Ketua PWI Sultra, Sarjono, berdiri dengan guratan senyum yang tulus. Baginya, pertemuan petang itu bukan sekadar seremoni pengganjal lapar setelah seharian berpuasa, melainkan sebuah ikhtiar batin.

“Kegiatan ini merupakan niat baik kita semua untuk terus menyambung silaturahmi. Saya berterima kasih atas kehadiran Bapak dan Ibu sekalian,” ucap Sarjono, suaranya mengalun rendah namun penuh penekanan akan pentingnya kolaborasi.

Di antara deretan kursi, tampak hadir sosok-sosok yang selama ini menjadi mitra strategis pers. Ada Mastri Susilo dari Ombudsman RI Perwakilan Sultra yang hadir membawa spirit pengawasan, serta Prof. Dr. Aris Badara yang mewakili dunia pendidikan.

Tak ketinggalan, Andi Syahrir, Kepala Dinas Kominfo Sultra, yang oleh Sarjono dijuluki sebagai “pengasuh pers”, sebuah sapaan akrab yang menandakan betapa dekatnya hubungan pemerintah dan ekosistem media di bumi anoa ini.

Sejenak, Sarjono membawa ingatan para undangan melintasi lorong waktu.

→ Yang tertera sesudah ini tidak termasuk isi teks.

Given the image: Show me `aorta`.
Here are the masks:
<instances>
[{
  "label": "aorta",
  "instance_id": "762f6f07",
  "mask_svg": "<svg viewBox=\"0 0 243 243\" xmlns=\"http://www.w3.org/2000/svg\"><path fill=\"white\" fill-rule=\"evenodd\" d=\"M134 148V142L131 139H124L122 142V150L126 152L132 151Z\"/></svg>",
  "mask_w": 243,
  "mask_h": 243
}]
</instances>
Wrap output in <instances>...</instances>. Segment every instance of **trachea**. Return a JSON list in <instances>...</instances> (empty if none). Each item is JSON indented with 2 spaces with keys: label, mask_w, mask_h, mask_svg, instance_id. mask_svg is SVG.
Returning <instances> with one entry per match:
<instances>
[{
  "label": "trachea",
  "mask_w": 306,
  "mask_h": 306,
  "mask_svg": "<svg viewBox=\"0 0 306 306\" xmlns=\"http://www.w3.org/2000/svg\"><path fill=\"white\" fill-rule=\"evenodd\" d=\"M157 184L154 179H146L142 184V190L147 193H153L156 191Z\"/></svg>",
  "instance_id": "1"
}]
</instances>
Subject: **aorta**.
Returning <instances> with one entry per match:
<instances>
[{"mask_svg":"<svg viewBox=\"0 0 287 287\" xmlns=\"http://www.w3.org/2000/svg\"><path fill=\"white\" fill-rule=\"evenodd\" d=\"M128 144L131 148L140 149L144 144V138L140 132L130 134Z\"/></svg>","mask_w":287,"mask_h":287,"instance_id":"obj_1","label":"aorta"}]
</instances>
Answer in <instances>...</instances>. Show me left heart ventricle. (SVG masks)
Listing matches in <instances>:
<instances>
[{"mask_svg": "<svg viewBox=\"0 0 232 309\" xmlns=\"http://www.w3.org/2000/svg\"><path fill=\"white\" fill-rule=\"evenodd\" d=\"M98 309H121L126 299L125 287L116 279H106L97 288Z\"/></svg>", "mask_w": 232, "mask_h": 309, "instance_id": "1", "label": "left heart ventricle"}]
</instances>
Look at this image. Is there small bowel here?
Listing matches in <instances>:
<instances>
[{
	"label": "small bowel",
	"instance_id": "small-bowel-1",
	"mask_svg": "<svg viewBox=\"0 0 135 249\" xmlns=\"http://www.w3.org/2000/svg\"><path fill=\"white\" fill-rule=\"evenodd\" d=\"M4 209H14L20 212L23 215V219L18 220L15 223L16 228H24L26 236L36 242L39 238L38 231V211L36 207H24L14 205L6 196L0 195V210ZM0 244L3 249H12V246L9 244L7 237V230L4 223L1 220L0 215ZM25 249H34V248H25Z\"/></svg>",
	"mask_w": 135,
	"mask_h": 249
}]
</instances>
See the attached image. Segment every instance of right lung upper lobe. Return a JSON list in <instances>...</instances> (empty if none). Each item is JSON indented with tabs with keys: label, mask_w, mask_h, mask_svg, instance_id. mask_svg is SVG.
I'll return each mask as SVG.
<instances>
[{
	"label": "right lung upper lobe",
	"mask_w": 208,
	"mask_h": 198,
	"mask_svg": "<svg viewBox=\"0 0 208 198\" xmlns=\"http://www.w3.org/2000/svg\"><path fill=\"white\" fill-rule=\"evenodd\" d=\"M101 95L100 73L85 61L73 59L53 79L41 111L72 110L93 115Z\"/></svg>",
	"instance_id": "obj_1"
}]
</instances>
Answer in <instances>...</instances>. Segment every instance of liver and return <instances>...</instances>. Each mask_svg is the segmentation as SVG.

Ia mengenang masa-masa awal saat para pewarta berkumpul dalam wadah yang jauh lebih sederhana.

Kenangan itu menjadi pengingat bahwa sebesar apa pun pohon PWI sekarang, ia tumbuh dari akar kebersamaan yang kuat.

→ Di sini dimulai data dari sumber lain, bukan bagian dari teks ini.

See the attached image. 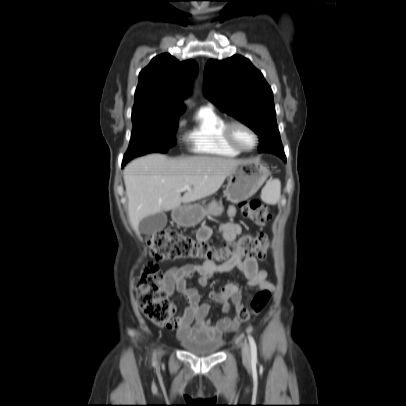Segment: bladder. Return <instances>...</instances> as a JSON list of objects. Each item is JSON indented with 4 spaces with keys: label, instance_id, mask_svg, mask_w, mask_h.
Wrapping results in <instances>:
<instances>
[{
    "label": "bladder",
    "instance_id": "1",
    "mask_svg": "<svg viewBox=\"0 0 406 406\" xmlns=\"http://www.w3.org/2000/svg\"><path fill=\"white\" fill-rule=\"evenodd\" d=\"M180 343L185 351L199 356L214 354L218 351V349L221 346L220 343L215 341L196 340L188 338H181Z\"/></svg>",
    "mask_w": 406,
    "mask_h": 406
}]
</instances>
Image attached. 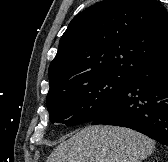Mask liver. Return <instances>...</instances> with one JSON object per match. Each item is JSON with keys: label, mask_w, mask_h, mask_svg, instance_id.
<instances>
[{"label": "liver", "mask_w": 168, "mask_h": 162, "mask_svg": "<svg viewBox=\"0 0 168 162\" xmlns=\"http://www.w3.org/2000/svg\"><path fill=\"white\" fill-rule=\"evenodd\" d=\"M155 141L125 127L88 126L60 143L46 162H142Z\"/></svg>", "instance_id": "6515ba94"}]
</instances>
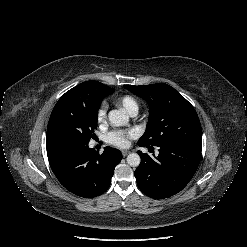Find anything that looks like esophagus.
I'll return each instance as SVG.
<instances>
[{
    "label": "esophagus",
    "instance_id": "esophagus-1",
    "mask_svg": "<svg viewBox=\"0 0 247 247\" xmlns=\"http://www.w3.org/2000/svg\"><path fill=\"white\" fill-rule=\"evenodd\" d=\"M129 153H130V151H127V150H123L122 151V154H123L124 157L127 156Z\"/></svg>",
    "mask_w": 247,
    "mask_h": 247
}]
</instances>
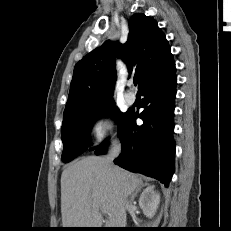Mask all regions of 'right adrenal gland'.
Wrapping results in <instances>:
<instances>
[{"mask_svg": "<svg viewBox=\"0 0 231 231\" xmlns=\"http://www.w3.org/2000/svg\"><path fill=\"white\" fill-rule=\"evenodd\" d=\"M144 186H147V184H142V185L139 187V189H138L134 194H132L131 200H134V198L137 196L139 190H140L142 187H144Z\"/></svg>", "mask_w": 231, "mask_h": 231, "instance_id": "2a0ac1e0", "label": "right adrenal gland"}]
</instances>
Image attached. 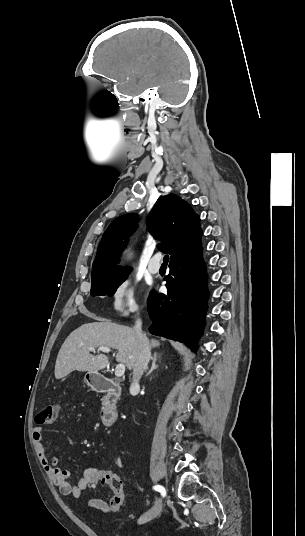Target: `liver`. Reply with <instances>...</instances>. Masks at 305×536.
<instances>
[{"label": "liver", "mask_w": 305, "mask_h": 536, "mask_svg": "<svg viewBox=\"0 0 305 536\" xmlns=\"http://www.w3.org/2000/svg\"><path fill=\"white\" fill-rule=\"evenodd\" d=\"M98 322L83 324L66 338L59 350L55 364V378L61 380L71 372H98L106 368L109 358L105 354L93 356L88 348H113L118 350L116 362L125 364L128 370L135 368L136 360L140 354L142 340L136 330L112 324L104 318H95ZM152 348L160 346L157 340H151Z\"/></svg>", "instance_id": "liver-1"}]
</instances>
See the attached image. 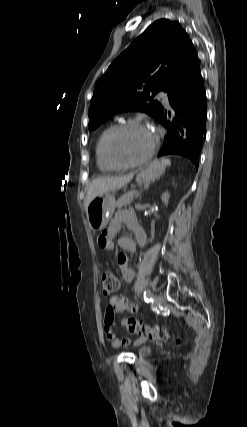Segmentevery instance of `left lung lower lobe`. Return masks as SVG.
I'll list each match as a JSON object with an SVG mask.
<instances>
[{"instance_id":"0a47b994","label":"left lung lower lobe","mask_w":247,"mask_h":427,"mask_svg":"<svg viewBox=\"0 0 247 427\" xmlns=\"http://www.w3.org/2000/svg\"><path fill=\"white\" fill-rule=\"evenodd\" d=\"M167 95L172 112L163 108L157 119L167 129L166 142L158 156L182 155L188 157L197 169L206 137L207 119L206 92L199 62L187 77L167 92ZM167 115L170 119H167Z\"/></svg>"}]
</instances>
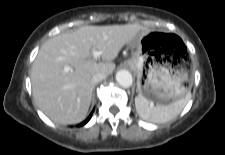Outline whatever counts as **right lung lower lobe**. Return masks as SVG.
Here are the masks:
<instances>
[{"label": "right lung lower lobe", "instance_id": "1", "mask_svg": "<svg viewBox=\"0 0 225 155\" xmlns=\"http://www.w3.org/2000/svg\"><path fill=\"white\" fill-rule=\"evenodd\" d=\"M91 116H92V113L90 114V116L84 122H82L81 124H79V126L85 125L90 120Z\"/></svg>", "mask_w": 225, "mask_h": 155}]
</instances>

Menjelang detik-detik azan magrib berkumandang, suasana semakin hening saat Muhammad Adhan, S.AP, dari MUI Sultra, naik ke podium.

Dalam tausiyah singkatnya, sang Dai Wahdah Islamiyah itu menyiramkan kesejukan spiritual, mengingatkan bahwa di atas segala profesi, ketakwaan adalah kompas utama manusia.

Ketika beduk bertalu, kebersamaan itu memuncak dalam tegukan air dan suapan takjil yang sederhana.

Di bawah naungan atap PWI, malam itu tak ada sekat antara pejabat dan kuli tinta.

Semua melebur dalam doa bersama dan ramah tamah yang hangat, membawa pulang semangat baru untuk terus mewartakan kebenaran dengan hati yang bersih.